Work to be completed:
For this exercise, reproduce the entries below exactly, but only from the line containing "white laboratory table 1431" through the line containing "A line describing", both included.

Given data Start Marker

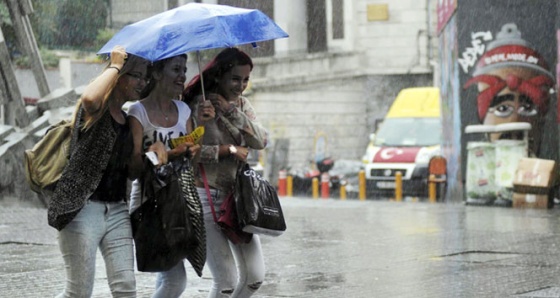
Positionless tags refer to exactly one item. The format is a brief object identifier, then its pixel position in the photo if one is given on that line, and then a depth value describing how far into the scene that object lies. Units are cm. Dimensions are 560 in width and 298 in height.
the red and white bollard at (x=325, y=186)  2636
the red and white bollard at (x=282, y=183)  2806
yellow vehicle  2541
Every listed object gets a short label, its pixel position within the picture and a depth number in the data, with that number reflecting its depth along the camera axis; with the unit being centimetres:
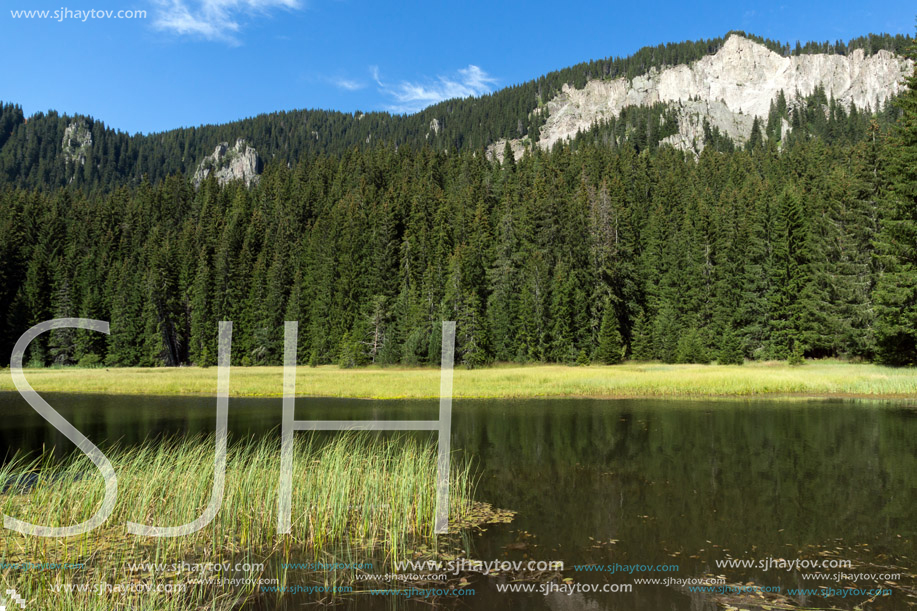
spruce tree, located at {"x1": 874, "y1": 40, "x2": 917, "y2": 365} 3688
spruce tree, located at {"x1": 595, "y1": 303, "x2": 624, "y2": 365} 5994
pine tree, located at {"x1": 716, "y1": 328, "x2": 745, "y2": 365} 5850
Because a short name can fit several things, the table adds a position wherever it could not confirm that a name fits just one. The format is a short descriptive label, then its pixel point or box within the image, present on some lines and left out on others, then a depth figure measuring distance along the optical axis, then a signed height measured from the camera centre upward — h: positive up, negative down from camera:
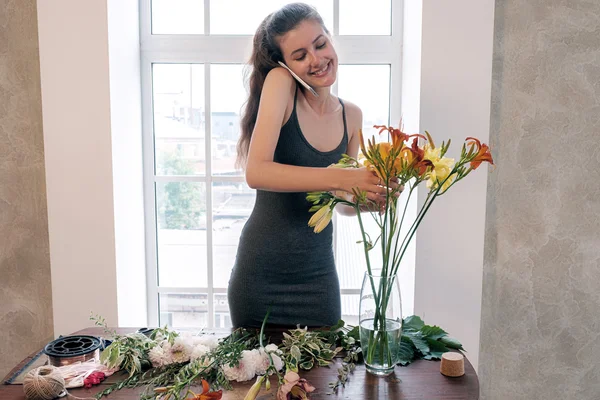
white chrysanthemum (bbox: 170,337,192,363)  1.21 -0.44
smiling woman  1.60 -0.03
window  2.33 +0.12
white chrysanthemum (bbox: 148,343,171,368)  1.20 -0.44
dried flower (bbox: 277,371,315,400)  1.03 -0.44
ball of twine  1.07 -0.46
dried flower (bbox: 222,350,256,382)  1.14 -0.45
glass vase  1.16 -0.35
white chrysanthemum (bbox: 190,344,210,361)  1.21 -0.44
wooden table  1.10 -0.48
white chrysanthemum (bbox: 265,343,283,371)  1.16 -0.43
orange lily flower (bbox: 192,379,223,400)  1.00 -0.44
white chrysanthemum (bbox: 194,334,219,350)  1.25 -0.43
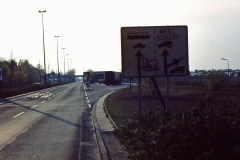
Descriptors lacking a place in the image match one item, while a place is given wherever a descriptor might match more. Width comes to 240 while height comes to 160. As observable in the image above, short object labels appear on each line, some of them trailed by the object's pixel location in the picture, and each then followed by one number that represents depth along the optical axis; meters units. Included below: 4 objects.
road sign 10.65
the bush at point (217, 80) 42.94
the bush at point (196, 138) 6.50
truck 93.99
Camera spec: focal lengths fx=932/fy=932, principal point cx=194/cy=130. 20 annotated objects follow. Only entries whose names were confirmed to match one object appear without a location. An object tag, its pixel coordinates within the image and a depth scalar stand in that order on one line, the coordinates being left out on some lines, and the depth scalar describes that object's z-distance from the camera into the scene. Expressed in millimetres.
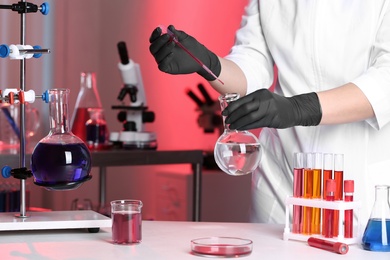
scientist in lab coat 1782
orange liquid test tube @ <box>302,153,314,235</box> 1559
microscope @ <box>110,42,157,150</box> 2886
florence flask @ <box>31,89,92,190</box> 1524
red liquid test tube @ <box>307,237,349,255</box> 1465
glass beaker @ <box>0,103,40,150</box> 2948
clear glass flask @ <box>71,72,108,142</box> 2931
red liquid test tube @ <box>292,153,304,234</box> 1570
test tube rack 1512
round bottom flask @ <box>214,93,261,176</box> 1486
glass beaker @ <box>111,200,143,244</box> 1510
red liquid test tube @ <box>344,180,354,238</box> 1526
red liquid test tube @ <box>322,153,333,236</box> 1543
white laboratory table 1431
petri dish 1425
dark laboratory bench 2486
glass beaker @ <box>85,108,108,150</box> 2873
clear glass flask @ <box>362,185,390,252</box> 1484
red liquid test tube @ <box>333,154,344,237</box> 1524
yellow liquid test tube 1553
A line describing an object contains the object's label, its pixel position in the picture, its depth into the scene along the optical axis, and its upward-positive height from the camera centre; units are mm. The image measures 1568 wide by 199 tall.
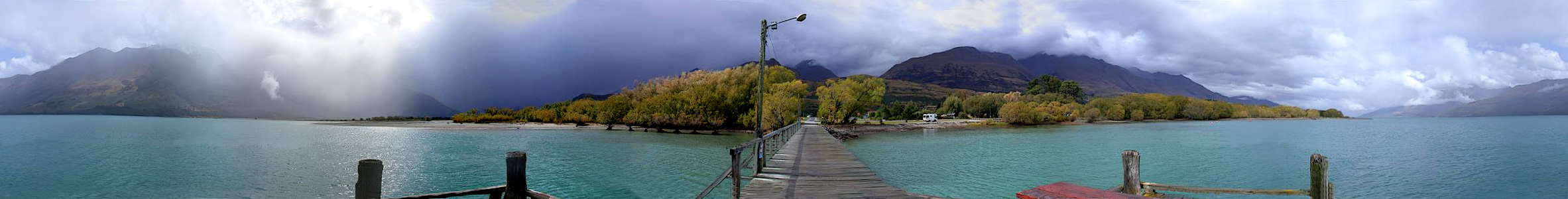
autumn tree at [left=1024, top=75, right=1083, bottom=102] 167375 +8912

Given data End Marker
Given data Start Marker

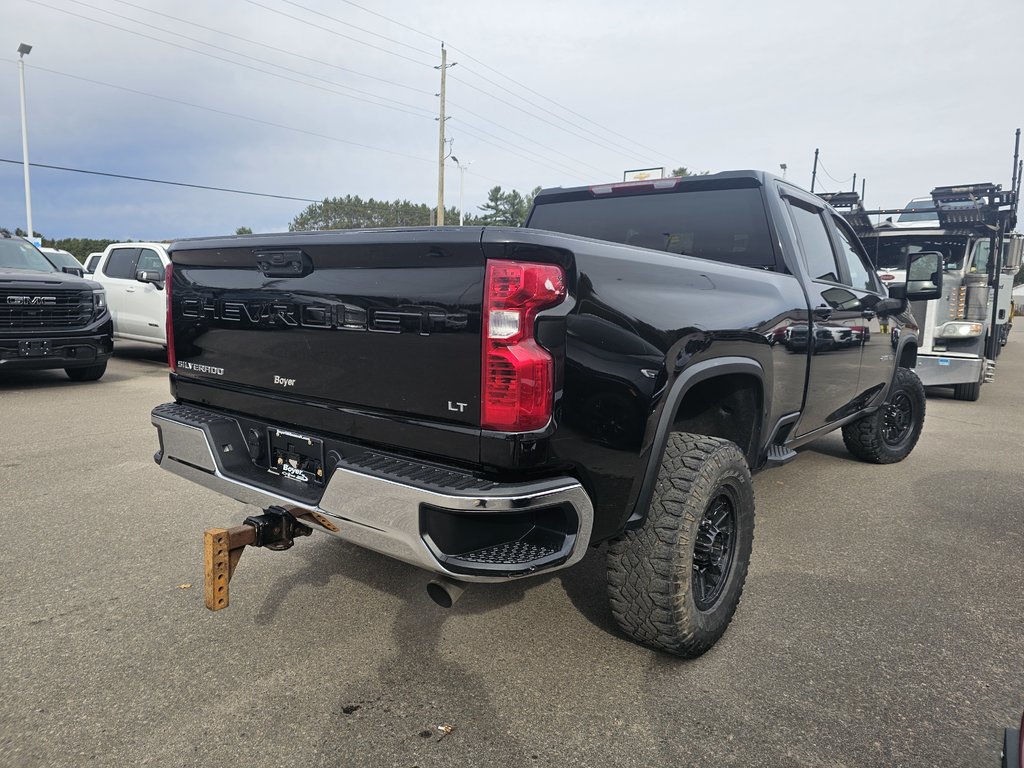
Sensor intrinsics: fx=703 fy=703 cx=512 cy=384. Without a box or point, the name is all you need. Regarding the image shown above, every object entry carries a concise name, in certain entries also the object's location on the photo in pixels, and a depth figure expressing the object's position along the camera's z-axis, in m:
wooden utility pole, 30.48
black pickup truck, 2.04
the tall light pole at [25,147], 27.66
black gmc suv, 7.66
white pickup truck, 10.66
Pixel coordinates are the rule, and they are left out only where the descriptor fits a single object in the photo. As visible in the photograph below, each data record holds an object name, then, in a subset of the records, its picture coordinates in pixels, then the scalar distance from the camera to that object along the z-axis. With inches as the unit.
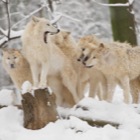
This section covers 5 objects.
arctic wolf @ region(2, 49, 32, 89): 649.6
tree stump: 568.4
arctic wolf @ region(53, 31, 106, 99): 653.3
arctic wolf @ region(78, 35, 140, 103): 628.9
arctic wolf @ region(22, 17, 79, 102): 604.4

Given data End Marker

Written solution:
white laboratory table 1431
petri dish 1425
dark laboratory bench 2486
glass beaker @ <box>85,108,108,150</box> 2873
clear glass flask @ <box>362,185,390,252</box> 1484
red liquid test tube @ <box>333,154,344,237</box> 1524
yellow liquid test tube 1553
A line describing an object contains the object's label, its pixel position in the picture, its depth into the scene along the optical axis, and its upward-positive height from the camera centre; units are mm. The image measures 1568 wide by 199 tall.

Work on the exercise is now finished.